Have you ever fallen down the stairs? It’s incredibly embarrassing. You probably pretended that no one saw, blissfully unaware of the coincidental observers unsure whether to laugh or offer you a hand up. Moments later, the world will have moved on.

Not so for Joe Biden. Standards, expectations and norms are different when you’re the President of the United States, the Commander in Chief and possessor of the nuclear codes.

And so we come to the president’s mishap while climbing the stairs to Air Force One – not once, not twice, but three times did the president stumble and hit the floor.

A perfect hat trick of misdemeanours that immediately had conservative America up in arms. For this is a movement that needed little incentive to question Hillary Clinton’s health after she was seen to stumble and be assisted into a car during the presidential election in September 2016.  The Biden fall – more of an ascension to inconvenience than a stairway to heaven – has given Republicans and the Trump right all the ammunition they need to question the health of the president.

For context, it is worth remembering that Biden is the oldest person ever to become US president. As a result, his choice of vice-presidential running mate was seen to be arguably more important than ever before. No disrespect to Biden, but at 78 he is no longer sipping from the fountain of youth.

The President and his team should take comfort from the fact that presidents and stairs have often made for an embarrassing combination. In 2015, Trump nearly fell down the stairs leaving the plane after returning to Washington from a golf trip in Florida. In 1975, Gerald Ford fell on a rainy day in Austria.

Rolling his age and stair-gate together shines an opportune spotlight onto Kamala Harris, the woman who would assume office should Biden vacate it. The Vice-President has played something of a subdued role in the administration so far. And there has been no major policy announcement or speech from the President.

In the White House’s defence, their focus has been split between the Covid stimulus legislative back and forth with Capitol Hill, and approving the President’s Cabinet. Having achieved the target of 100 million Covid vaccines administered ahead of schedule, and becoming the President in more than 30 years to have all of their Cabinet secretary nominees confirmed to their posts, it has been a productive fortnight for the White House.

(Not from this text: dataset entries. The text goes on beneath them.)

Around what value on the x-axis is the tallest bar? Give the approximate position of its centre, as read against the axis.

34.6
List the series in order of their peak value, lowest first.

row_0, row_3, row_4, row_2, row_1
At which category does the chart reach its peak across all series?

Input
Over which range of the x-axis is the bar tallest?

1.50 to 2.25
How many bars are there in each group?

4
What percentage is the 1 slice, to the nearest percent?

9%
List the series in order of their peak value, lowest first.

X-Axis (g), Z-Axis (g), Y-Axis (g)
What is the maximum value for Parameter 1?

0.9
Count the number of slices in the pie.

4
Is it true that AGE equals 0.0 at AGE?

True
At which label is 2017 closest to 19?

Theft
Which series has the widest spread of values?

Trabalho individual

At some point though, the star power of the Vice President will be called upon. Recall how Harris was front and center of major Democratic rallies in Texas at the peak of the presidential election, and then Georgia during the run-off that gifted the Democrats a majority in the Senate.

For a White House and a party that priorities diversity, Joe Biden will value being able to call on the many talents and the background of his Vice-President soon.

The extent to which Biden is willing to share the stage with Harris will depend partially on the question of whether or not the president will seek a second term. No President wants to be outshone and outperformed by their deputy, but if Biden will look to smooth the pass for Harris to assume the Democratic nomination with ease, we can expect to see that process beginning after the mid-terms in 2022.

Harris better appeals to the progressive left than Biden in many respects. Only one of them can rightfully claim to be the future of the Democratic Party, and where Harris’ major strength lies, beyond personal profile, is her track record as Attorney General for California, where she showed an ability to be tough on crime.

America is once again in the midst of mass shootings and violence; such frequent occurrences that we have become almost numb to their regularity. With Trump the overwhelming favourite to win the Republican nomination for the 2024 presidential election, Harris will need that record to call on.

The 45th president will of course try to paint the Democrats as being soft on crime, and in the pocket of Antifa and ‘Black Lives Matter’ protestors. Republicans will resume hard-hitting “defund the police” adverts in swing states across America.

The 2022 midterm elections represent a tough electoral map for the Democrats. It will also be a critical juncture in Joe Biden’s presidency. Assuming that he can weather the worst of the Covid storm, and get vaccines into the arms of Americans, it may be that leading the country into a booming economic recovery is the crowning glory he seeks before handing over to Kamala Harris. A drubbing in the midterms might make that decision for him.

America remains politically polarised almost beyond comprehension. If you already doubted Biden’s mental acuteness, the video of him thrice falling on the stairs has fuelled the most extreme of internet conspiracy theories. With a talented, youthful and energetic vice president waiting in the wings, Biden can ill afford another slip up.